■ **SOURCE EXTRACT**
....................

Because nanocrystals (NCs) are seldom elastically isotropic, we considered next the case of NPs made of cubic gold. The cubic lattice is aligned with the x, y, and z axes to preserve the cubic symmetry (O_h). Figure 2 (right) shows the frequency variation of all the A_1g vibrations. As in the previous figure, the frequencies of the first two breathing modes of a sphere made of the isotropic approximation of gold are plotted as horizontal lines. Complex patterns between the A_1g branches are observed in Figure 2 including in the case of the sphere. Still, the isotropic approximation is also valid with the same restriction as in the case of isotropic elasticity.

Using a similar approach, the radial breathing modes of infinite cylinders made of isotropic (left) and cubic (right) gold are presented in Figure 3 as a function of the shape of the cross-section. The frequencies are normalized by multiplication with the square root of the cross-section surface area S. The width of the lines is proportional to the surface variation $\Delta S/S$. The modes of interest are the A_1g modes at the center of the Brillouin zone ($q=0$). In this case, the horizontal lines correspond to the first two radial breathing mode frequencies of the circular isotropic NW. The same observations as before apply. The circular isotropic approximation is quite good for $n>1$. For $n<1$, deviations toward higher frequencies appear reaching $\sim +15\%$ for the fundamental mode and $\sim +10\%$ for the first overtone at $n=1/2$.

....................

■ **DATA SUPPLIED**
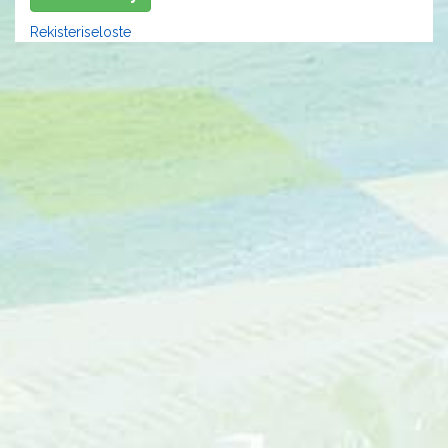
Rekisteriseloste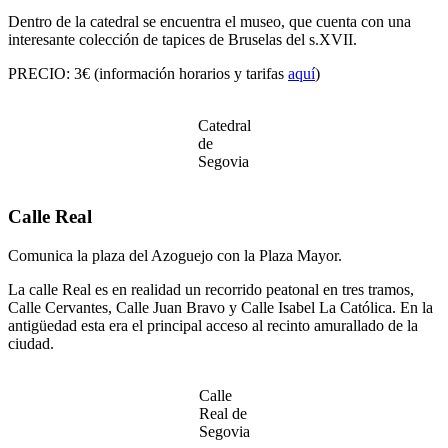
Dentro de la catedral se encuentra el museo, que cuenta con una
interesante colección de tapices de Bruselas del s.XVII.
PRECIO: 3€ (información horarios y tarifas
aquí
)
Catedral
de
Segovia
Calle Real
Comunica la plaza del Azoguejo con la Plaza Mayor.
La calle Real es en realidad un recorrido peatonal en tres tramos,
Calle Cervantes, Calle Juan Bravo y Calle Isabel La Católica. En la
antigüedad esta era el principal acceso al recinto amurallado de la
ciudad.
Calle
Real de
Segovia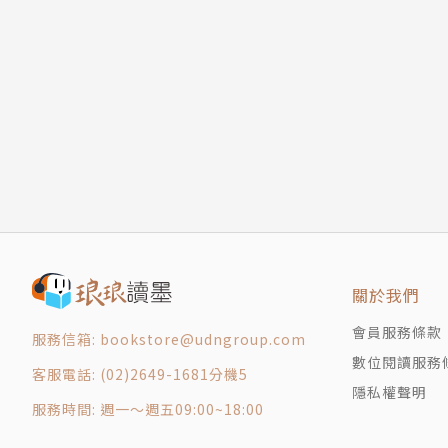
不要累到失望了，才開始想起要善待自己
他們把話說得難聽，不就是要阻止你前進
現實逼著人長大，是要你看見喜歡的模樣。
與其隨波逐流的配合，不如順其自然的努力
美好的事情很少會自己靠過來，
能夠接受脆弱的自己，就是人最強大的時候
但是，它一直都在等你走過去。
＃那年我二十歲
PART 3 現在的事
接受現在已經夠好的自己，才能用心往更好的自
不要害怕有缺點，而是要每天進步一點
因為你知道，
工作再怎麼難熬，也不會比沒工作難熬
你不是正在變成別人希望的樣子，
你無法決定出生，但可以決定人生
而是變成自己會真心喜歡的樣子。
不要想改變討厭的人，不要被討厭的人改變
過喜歡的生活之前，先學會做討厭的事
關於我們
不論做過還是錯過，都要用喜歡的自己努力去過
你如此努力，為什麼還那麼焦慮？
直到有天回頭看，那一定是自己最不後悔的樣子
會員服務條款
服務信箱: bookstore@udngroup.com
低潮不可怕，可怕的是你因此失去方向
數位閱讀服務
就算這世界背叛了你，努力不會背叛你
客服電話: (02)2649-1681分機5
──│掏心艾語錄 │──
隱私權聲明
你明明有機會發光，卻擔心旁人異樣的眼光
▎「可以單純相信人，但別相信世上只有單純的
服務時間: 週一～週五09:00~18:00
＃小時候的記憶
世上最奢侈的事，就是忙著去跟討厭你的人解釋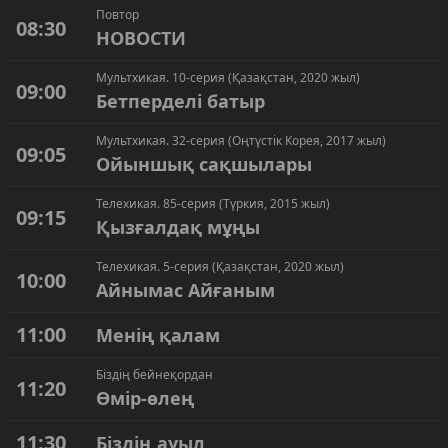
Повтор
08:30
НОВОСТИ
Мультхикая. 10-серия (Қазақстан, 2020 жыл)
09:00
Бетперделі батыр
Мультхикая. 32-серия (Оңтүстік Корея, 2017 жыл)
09:05
Ойыншық сақшылары
Телехикая. 85-серия (Түркия, 2015 жыл)
09:15
Қызғалдақ мұңы
Телехикая. 5-серия (Қазақстан, 2020 жыл)
10:00
Айнымас Айғаным
11:00
Менің қалам
Біздің бейнеқордан
11:20
Өмір-өлең
11:30
Біздің ауыл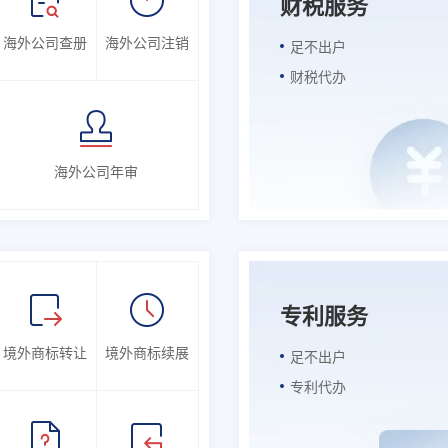
财税服务
海外公司查册
海外公司注销
足不出户
财税代办
海外公司年审
专利服务
境外商标转让
境外商标续展
足不出户
专利代办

....................

■ **WRITTEN TASK 1**
In the passage on gold nanocrystal vibrations, which axes is the cubic lattice aligned with?
■ **WRITTEN TASK 2**
Continue the passage on gold nanocrystal vibrations from its final sentence.

■ **ANSWER BOX 1**
x
y
z

■ **ANSWER BOX 2**
4.3. Quadrupolar Modes

The quadrupolar modes of spherical NPs (spheroidal modes with $\ell =2$, degeneracy $2\ell +1=5$) are of interest as well, in particular because they play a significant role in inelastic light-scattering experiments. In cubic symmetry, they split into the E_g (degeneracy 2) and T_2g (degeneracy 3) irreducible representations [25] making it a very useful signature of elastic anisotropy in spherical NPs, in particular for strongly anisotropic materials such as gold [26]. Figure 4 shows the variations of the normalized frequencies for the E_g (left) and T_2g (right) vibrations when varying the superquadric shape. Only cubic elasticity is considered in the following as in Figure 2 (right). The lowest frequency Eg mode agrees quite well with the isotropic spherical approximation prediction for a sphere having the same volume over the full n range. This approximation is obtained using the transverse speed of sound of gold in the [110] direction [27]. A similar approximation exists for the T_2g mode using the [100] direction. It works reasonably well also, in particular, for $n>1$. For $n<1$, there are many anticrossing patterns with branches whose frequency decreases quickly with decreasing n (bending of the branches of the “nanostars”).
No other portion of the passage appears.